ИСХОДНЫЙ ДОКУМЕНТ >>

Портал НКО Омской области

Портал некоммерческих организаций Омской области

 

Гендиректор Фонда президентских грантов — о возможностях для НКО и регионов, цензуре, форс-мажорах и этичном поведении претендентов на гранты.

Предлагаю с места в карьер сразу прыгнуть. Что главное нужно знать читателю, и знакомому, и не знакомому с Фондом президентских грантов, по итогам пятилетия работы? Что нужно понять о фонде как об институте развития некоммерческих организаций?

Ну, наверное, у любого института есть показатели его результативности. Вообще оценка эффективности — одна из самых сложных вещей, особенно если речь идет не о тех отраслях, где есть прибыль (там проще: чем больше прибыль, тем больший ты молодец), а о социальном эффекте. Поэтому у фонда есть целый ряд показателей, позволяющих определить, насколько он оправдывает свою роль института развития и реально таковым является.

Один из них — охват. За пять лет в фонд обратилось 35 тысяч некоммерческих организаций, они подготовили 121 тысячу проектов. Это много. Фонд поддержал 22 тысячи проектов от организаций, зарегистрированных в 1870 населенных пунктах. Даже на один город больше, чем есть на территории нашей страны.

35 000 НКО участвовали в конкурсах Фонда президентских грантов за пять лет

А как так?

Потому что еще есть Байконур — город с особым статусом в силу условий его аренды.

И помимо 100% городов России мы охватили много сельских поселений. Для примера, в 2016 году, когда было еще девять прежних грантооператоров (до реформы грантового финансирования и появления Фонда президентских грантов. — Прим. АСИ), 40% грантов получили организации, зарегистрированные в Москве, а остальные 60% были направлены в 259 населенных пунктов. За эти пять лет произошло масштабное расширение географии поддержки некоммерческих организаций.

Ну и сами объемы поддержки беспрецедентные.

За пять лет фонд направил напрямую на поддержку НКО 45 млрд рублей. Это в три раза больше, чем за предыдущие пять лет. Еще 3,5 млрд рублей направлено через софинансирование региональных конкурсов.

Фонд предоставляет не только финансовую, но еще и информационную поддержку, помогает с участием в уникальных событиях. Мы на публичном сайте показываем информацию о каждом поддержанном проекте, даем возможность рассказать о ходе его реализации, опубликовать итоги. Любой человек может принять участие в оценке этих результатов. То есть сделан серьезный шаг в обеспечении открытости конкурсов, внешней оценки итогов выполнения инициатив. И 79,8% проектов, получивших гранты, — успешно реализованы.

Есть доля реализованных удовлетворительно, то есть на троечку, и 2,9% неудовлетворительных, которые не получились. Это не обязательно недобросовестные — по разным причинам проекты не получаются. Есть те, кто просто недооценили свои силы. Кому-то, например, пандемия помешала выйти на [заявленные] результаты.

БЛОК ДАННЫХ >>
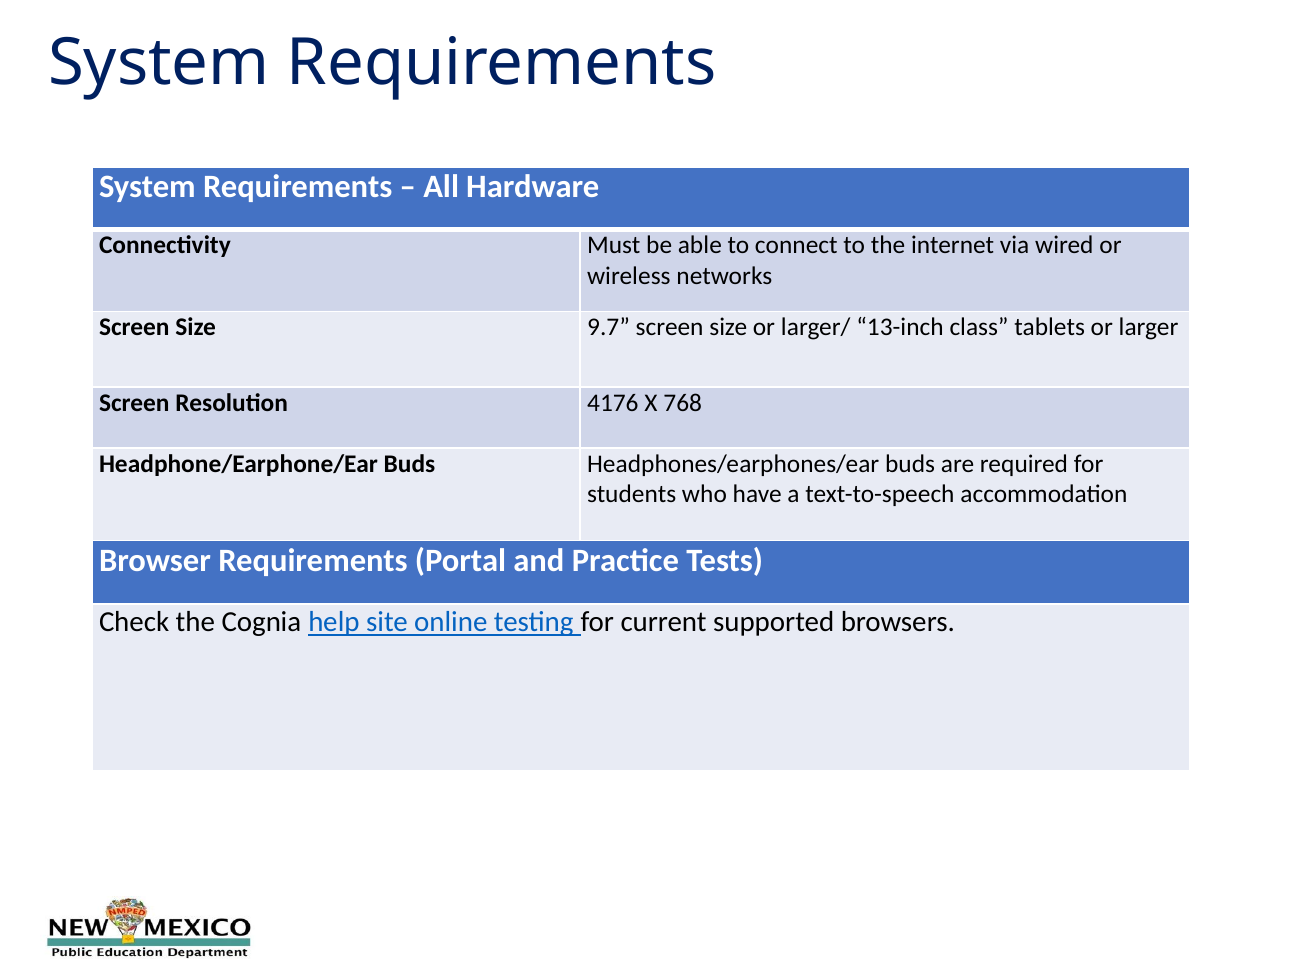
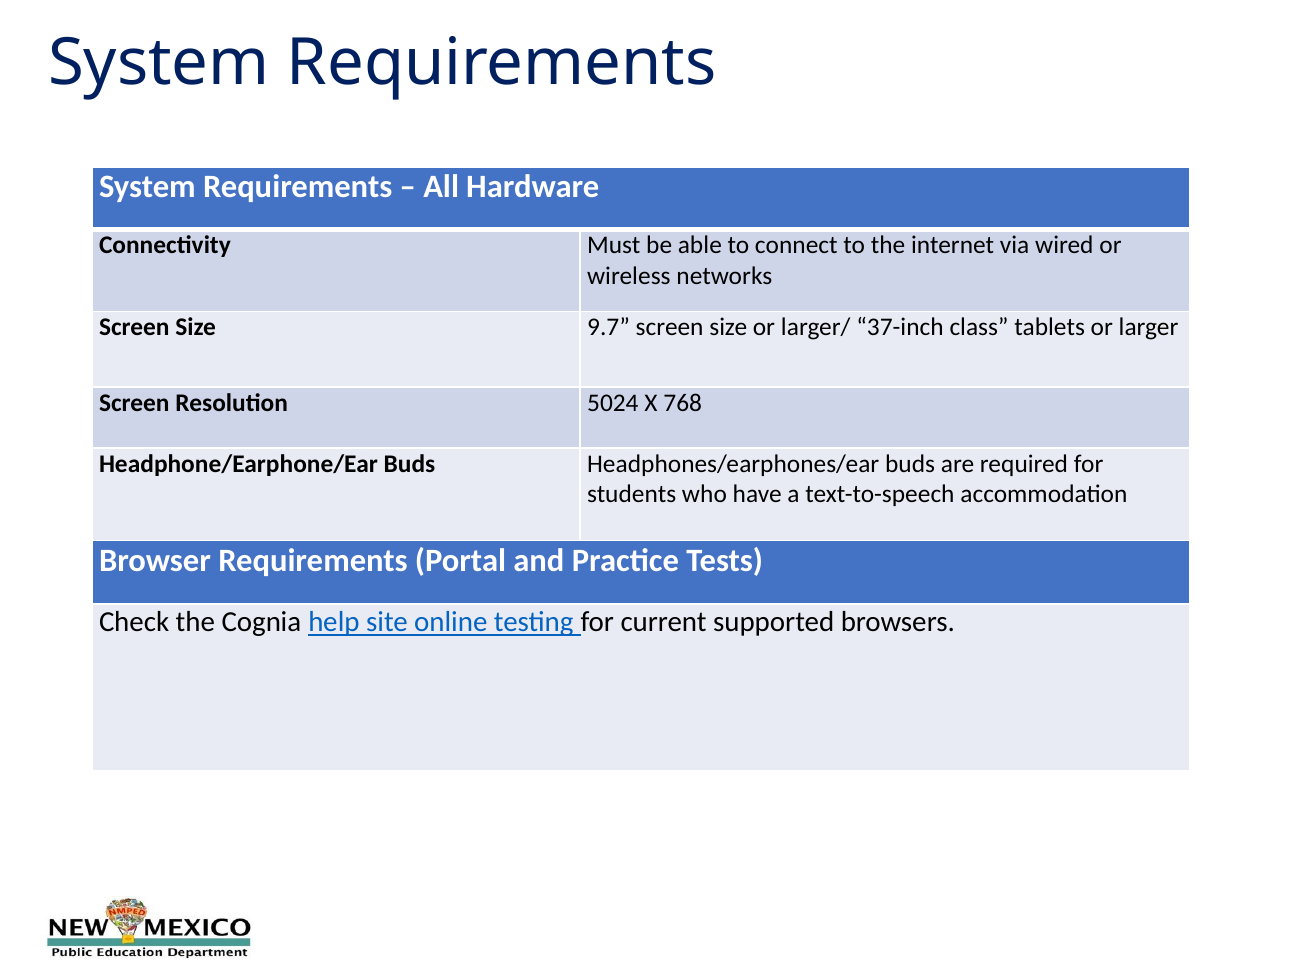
13-inch: 13-inch -> 37-inch
4176: 4176 -> 5024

ЗАДАНИЯ ДЛЯ ВЫПОЛНЕНИЯ >>
A. Сколько средств Фонд президентских грантов за пять лет направил напрямую на поддержку НКО, согласно интервью о фонде?
B. Продолжите интервью о Фонде президентских грантов, начиная сразу после его последней фразы.
Данные для работы не понадобятся.

ПИСЬМЕННЫЕ ОТВЕТЫ >>
A. 45 млрд рублей.

B.
На долю успешных проектов влияет и качество обучения заявителей, и качество отбора, и качество сопровождения тех, кто получил гранты. Если мы видим, что люди не злонамеренно делают ошибки, то стараемся помочь их исправить. Вообще правила должны позволять гибко корректировать курс реализации проекта, сохраняя основную идею. Это мы и делаем.

Два года работы фонда из пяти выпали на обстоятельства, когда организациям сложно реализовать показатели, которые они сами же и заявили. Это и пандемия, и история сейчас [с Украиной и санкциями]. Менял ли фонд требования к детальному прописыванию в заявках мероприятий, партнерств или чего-то еще, что может в любой момент измениться? Или всё равно нужно писать «мы проведем 40 семинаров по 25 человек», а по факту уже искать выход?

Дело в том, что невозможно уйти от конкретики, когда нужно оценить проект. Понятно, что мы живем в очень турбулентное время и проекты корректируются. Но если ты придешь с заявкой и скажешь: «Понимаете, время такое, в партнерах не уверен, сколько будет стоить оборудование — не знаю, мероприятий проведу сколько получится, дайте мне каких-нибудь денег, и я что-то сделаю», — это некорректно. Эксперты не смогут это оценить.

Есть пределы корректировок: чтобы у нас получить успешную оценку, нужно достичь более 75% заявленных результатов. То есть можно вместо 40 семинаров в вашем примере провести 35 или 31, где-то что-то перевести в другой формат. Но всё равно проводить. Если проект трансформируется сильнее, значит, это уже другой проект и правильнее отказаться от реализации [заявки].

Вообще тех, у кого прямо совсем всё пошло не так из-за той же пандемии, не очень много. Всего около 30 проектов. Еще 175 вследствие пандемии были выполнены на троечку. Даже большие мероприятия были перенесены на другие даты и в итоге получились.

То есть позиция такая, что вы и дальше принимаете заявки с максимально точными показателями, а проекты корректируются уже по ходу.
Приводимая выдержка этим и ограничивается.